German President Frank-Walter Steinmeier believes we have overcome the worst of the coronavirus pandemic. Solidarity has grown stronger through the crisis, the president said in his Christmas address to the nation.
"'When can I live my dreams again?' This sigh of exasperation, my fellow Germans, is one of the thousands of personal messages I received from all parts of our country."
That is how the German president began his traditional Christmas message to the nation. There has rarely been a year when the main topic of the address has been so clear and all-consuming from the outset. In previous years, the head of state usually addressed various social issues at Christmas — but this time, his speech deals almost exclusively with the coronavirus pandemic.
A "tiny virus" has taken possessions of our lives and our thinking, has thwarted plans and destroyed dreams, Steinmeier said. People have had to do without many things: "Going to watch football in the stadium, to the cinema, to a concert, going on holiday, celebrating weddings and much, much more."
The president spoke of frustrated schoolchildren and exhausted families who had endured the impositions of teaching and working life; of artists, restaurateurs, hoteliers and retailers who fear for their very existence.
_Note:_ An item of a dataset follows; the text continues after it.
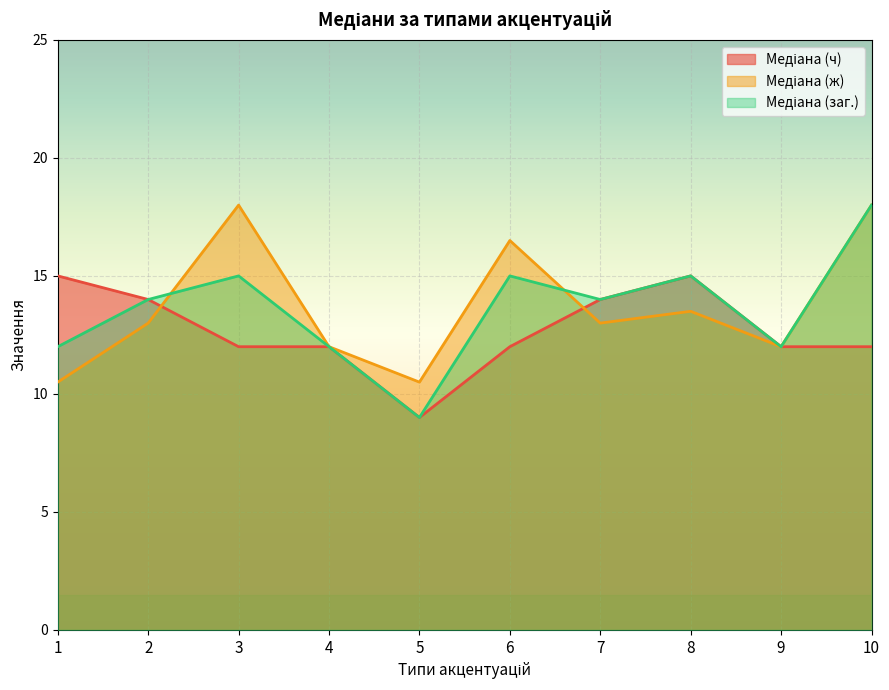

At how many categories does at least one series exceed 13?

7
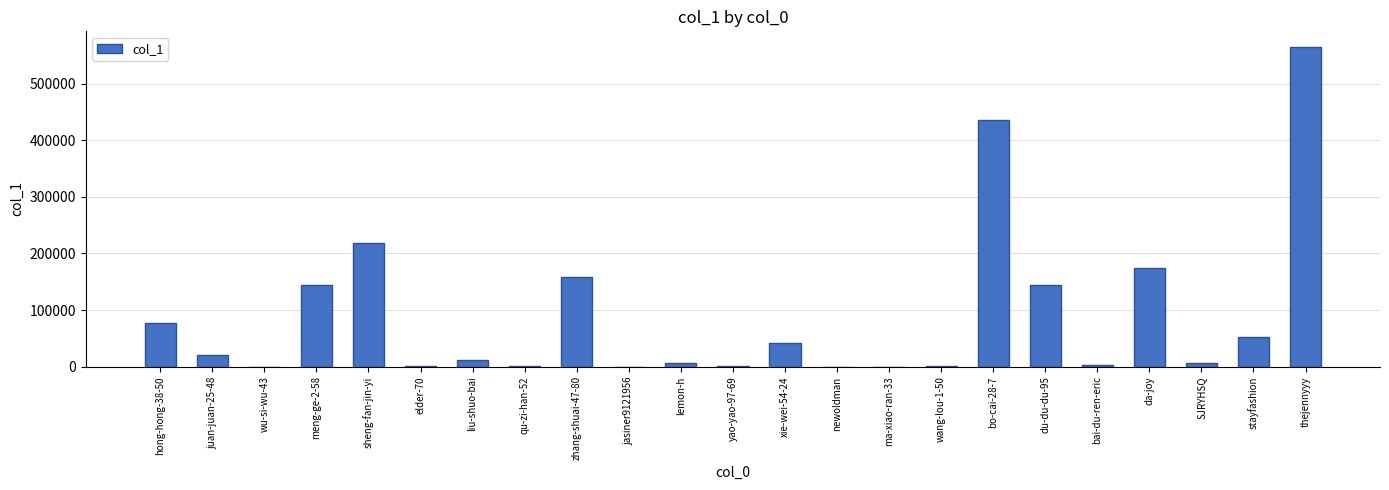

What is the change in value from yao-yao-97-69 to thejennyyy?

+562582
Christmas in particular would have to be very different this year, he said. "A celebration of love: Most definitely! But particularly at this time when we yearn to be especially close to one another, we have to keep our distance. We — myself included — are missing friends and relatives who we have not been able to see all year. Many older and ill people are spending time alone to protect themselves from the virus."
Steinmeier drew particular attention to "the women and men who, as I speak, are fighting the virus in an intensive care unit (...) of their nearest and dearest who fear the worst (and) of the people who have lost their battle with this illness. Many have died a bitter, a lonely death and they are all missed."
At the same time, he said, the pandemic has shown us how strong society is "because so many people are there for others and are going the extra mile in the crisis."
In words that echoed a speech by German Chancellor Angela Merkel five years ago, he said "Our country is a strong country." That is exactly how Merkel introduced her famous "Wir schaffen das" speech — "We can do it" — in August 2015, when she announced that Germany would allow hundreds of thousands of refugees and migrants to enter the country.
Whether Steinmeier deliberately referenced Merkel or not is unknown, but in any case the message mirrored hers: Germany can take on the challenge.
The president wanted to convey that if everyone works together and the state does its part, then Germany will overcome the crisis. During the pandemic, he said, civic spirit had been strengthened. He said it showed the courage we have in the face of other crises, from climate change to the fight against hunger and poverty— one of the few forays he made into other topics.
Democracy and the dangers currently facing democratic governments have been a core focus thus far for Steinmeier as president. In his speech, he did not shy away from mentioning those who cast doubt on the work done by both state and society. He said he was aware that there were many vaccination opponents and skeptics in Germany. "At a time of uncertainty, we have learned that we can trust our democracy. We have argued about the right course of action — and then joined forces to implement decisions. Those who deny the danger posed by the virus are, admittedly, often particularly vocal. But the voices of reason make up the vast majority."
The progress toward mass vaccination efforts offer a glimmer of hope amid the pandemic, and a few days ago, Steinmeier publicly called for people to be vaccinated — which he described as an act of solidarity.
While visiting a coronavirus vaccination center on December 21, Steinmeier spoke of vaccination as an act of solidarity
And because the groundwork has been laid for vaccination efforts, Steinmeier could say: "This Christmas is a celebration of hope!" and that Christmas 2021 will bring "embraces and song."
Still, the German president did not try to sugarcoat the difficult situation — but rather, offer encouragement in a challenging time. "We still have a long and difficult road ahead. But now we are seeing the long-awaited light at the end of the tunnel is starting to shine more brightly."
It depends on every one of us how long the road will be, Steinmeier added. If everyone remains "patient" and "with good sense," many things that were not possible for a long time will once more be possible. At the end of his speech, the president was confident in venturing a forecast for a year from now.
"We are allowed to look forward to celebrating Christmas next year the way we so love to: with all the family around the table, with our friends, with embraces and song. Let's hope that the anticipation of next year's joy will help brighten this extraordinary festive season. Wishing you all every blessing this Christmas!"
This article was translated from German.